La tragédie ukrainienne stimulera-t-elle la réforme du Conseil de sécurité de l'ONU ?


Libé
Lundi 7 Mars 2022

La tragédie ukrainienne stimulera-t-elle la réforme du Conseil de sécurité de l'ONU ?
L’ invasion de l'Ukraine par la Russie a révélé de nombreuses faiblesses graves dans l'ordre international. L'un des principaux défauts qu'il convient de corriger concerne le Conseil de sécurité des Nations unies et son rôle dans la surveillance du système multilatéral. Plus précisément, et soulignant un point que nous avons relevé dans notre essai dans un récent rapport de la Brookings Institution, la guerre en Ukraine a une fois de plus montré que le droit de veto des cinq membres permanents du Conseil de sécurité était un obstacle majeur à la paix.

Le chapitre I, article 1 de la Charte des Nations unies, qui a été rédigé à la suite de la dévastation de la Seconde Guerre mondiale, stipule que le premier objectif de l'ONU est de maintenir la paix et la sécurité internationales. A cette fin, l'organisation vise à prévenir les menaces à la paix, à réprimer les actes d'agression et à parvenir au règlement pacifique des différends internationaux. Les chapitres VI et VII de la Charte confient cette mission essentielle au Conseil de sécurité.

****************

= Exercice écrit 1 =
D'après l'article sur le Conseil de sécurité, quels chapitres de la Charte des Nations unies confient au Conseil la mission de maintenir la paix et la sécurité internationales ?
= Exercice écrit 2 =
Poursuivez l'article sur le Conseil de sécurité en enchaînant sur sa dernière phrase.

= Lignes de données =
****************

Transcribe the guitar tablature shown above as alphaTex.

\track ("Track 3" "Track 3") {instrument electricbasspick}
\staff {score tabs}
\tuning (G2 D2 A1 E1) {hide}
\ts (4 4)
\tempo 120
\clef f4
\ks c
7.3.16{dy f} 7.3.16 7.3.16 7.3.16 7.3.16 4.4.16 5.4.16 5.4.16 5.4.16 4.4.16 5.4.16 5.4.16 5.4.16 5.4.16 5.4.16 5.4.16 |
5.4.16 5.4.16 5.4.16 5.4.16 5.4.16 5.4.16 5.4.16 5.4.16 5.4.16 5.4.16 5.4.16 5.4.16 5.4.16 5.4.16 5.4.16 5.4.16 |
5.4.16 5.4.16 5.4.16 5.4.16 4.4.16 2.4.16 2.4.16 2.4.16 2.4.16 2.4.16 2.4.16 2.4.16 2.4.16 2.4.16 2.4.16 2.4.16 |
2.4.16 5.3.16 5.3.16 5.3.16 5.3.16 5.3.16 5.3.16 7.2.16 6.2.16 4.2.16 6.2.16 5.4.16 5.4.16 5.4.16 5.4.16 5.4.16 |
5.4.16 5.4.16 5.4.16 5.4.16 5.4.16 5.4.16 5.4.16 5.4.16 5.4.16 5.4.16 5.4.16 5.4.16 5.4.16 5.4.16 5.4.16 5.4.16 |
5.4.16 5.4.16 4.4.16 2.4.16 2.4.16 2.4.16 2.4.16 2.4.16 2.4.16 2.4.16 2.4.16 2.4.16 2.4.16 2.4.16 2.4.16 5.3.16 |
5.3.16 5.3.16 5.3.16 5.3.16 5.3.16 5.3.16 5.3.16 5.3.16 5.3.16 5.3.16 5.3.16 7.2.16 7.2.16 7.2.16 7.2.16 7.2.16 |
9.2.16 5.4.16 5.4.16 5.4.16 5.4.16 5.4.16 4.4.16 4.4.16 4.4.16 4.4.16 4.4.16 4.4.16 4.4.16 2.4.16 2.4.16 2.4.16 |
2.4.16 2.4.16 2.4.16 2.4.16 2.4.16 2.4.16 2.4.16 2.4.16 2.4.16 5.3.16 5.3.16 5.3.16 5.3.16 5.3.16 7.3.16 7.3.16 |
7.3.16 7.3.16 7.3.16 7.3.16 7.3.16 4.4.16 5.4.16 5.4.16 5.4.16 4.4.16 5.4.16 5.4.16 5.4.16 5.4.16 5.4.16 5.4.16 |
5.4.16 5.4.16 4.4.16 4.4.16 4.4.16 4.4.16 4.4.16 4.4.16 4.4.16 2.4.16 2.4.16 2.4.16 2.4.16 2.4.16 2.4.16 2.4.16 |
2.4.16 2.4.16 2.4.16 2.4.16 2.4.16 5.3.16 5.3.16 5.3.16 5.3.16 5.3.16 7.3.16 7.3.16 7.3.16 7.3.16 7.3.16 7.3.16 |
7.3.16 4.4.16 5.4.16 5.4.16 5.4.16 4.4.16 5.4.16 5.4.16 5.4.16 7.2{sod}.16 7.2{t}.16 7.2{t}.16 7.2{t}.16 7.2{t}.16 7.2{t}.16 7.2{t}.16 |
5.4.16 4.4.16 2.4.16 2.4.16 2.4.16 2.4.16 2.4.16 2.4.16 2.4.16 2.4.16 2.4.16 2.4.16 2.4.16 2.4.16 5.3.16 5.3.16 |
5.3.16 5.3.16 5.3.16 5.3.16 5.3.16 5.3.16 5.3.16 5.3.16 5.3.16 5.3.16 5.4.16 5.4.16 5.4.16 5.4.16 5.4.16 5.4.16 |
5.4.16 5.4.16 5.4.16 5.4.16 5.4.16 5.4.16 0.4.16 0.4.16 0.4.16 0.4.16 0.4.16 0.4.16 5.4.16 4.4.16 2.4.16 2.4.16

****************

= Réponse 1 =
Les chapitres VI et VII.

= Réponse 2 =
Mais le droit de veto absolu accordé par l'article 27 à chacun des membres permanents du Conseil (le P5, comprenant la Chine, la France, la Russie, le Royaume-Uni et les Etats-Unis) a dès le début été un obstacle majeur à l'accomplissement par l'organe de sa mission.

En effet, le P5 a presque toujours été divisé en blocs géopolitiques rivaux, avec un membre d'un bloc - principalement l'Union soviétique (et maintenant son héritier, la Russie) ou les Etats-Unis - exerçant son veto sur de nombreuses décisions cruciales. Le bombardement sauvage de la Russie sur l'Ukraine est un rappel brutal de l'impuissance du Conseil de sécurité lorsque les intérêts d'un ou de plusieurs des P5 entrent en conflit avec ceux des autres membres. Après la Seconde Guerre mondiale, les optimistes espéraient qu'une menace à la sécurité conduirait initialement le Conseil de sécurité à imposer des sanctions économiques contraignantes globales afin de dissuader l'agression et d'encourager la résolution pacifique des conflits.

Mais dans le conflit actuel en Ukraine, le veto de la Russie au Conseil de sécurité signifie que les Etats-Unis et leurs alliés ne peuvent imposer des sanctions que par le biais d'une «coalition de volontaires». Certes, le grand nombre de pays et la portée extraterritoriale du système de paiement basé sur le dollar confèrent aux sanctions imposées par les Etats-Unis un poids considérable. Pourtant, dans ce cas comme dans d'autres, un système de sanctions mondiales imposé par le Conseil de sécurité serait encore plus débilitant pour l'économie sanctionnée.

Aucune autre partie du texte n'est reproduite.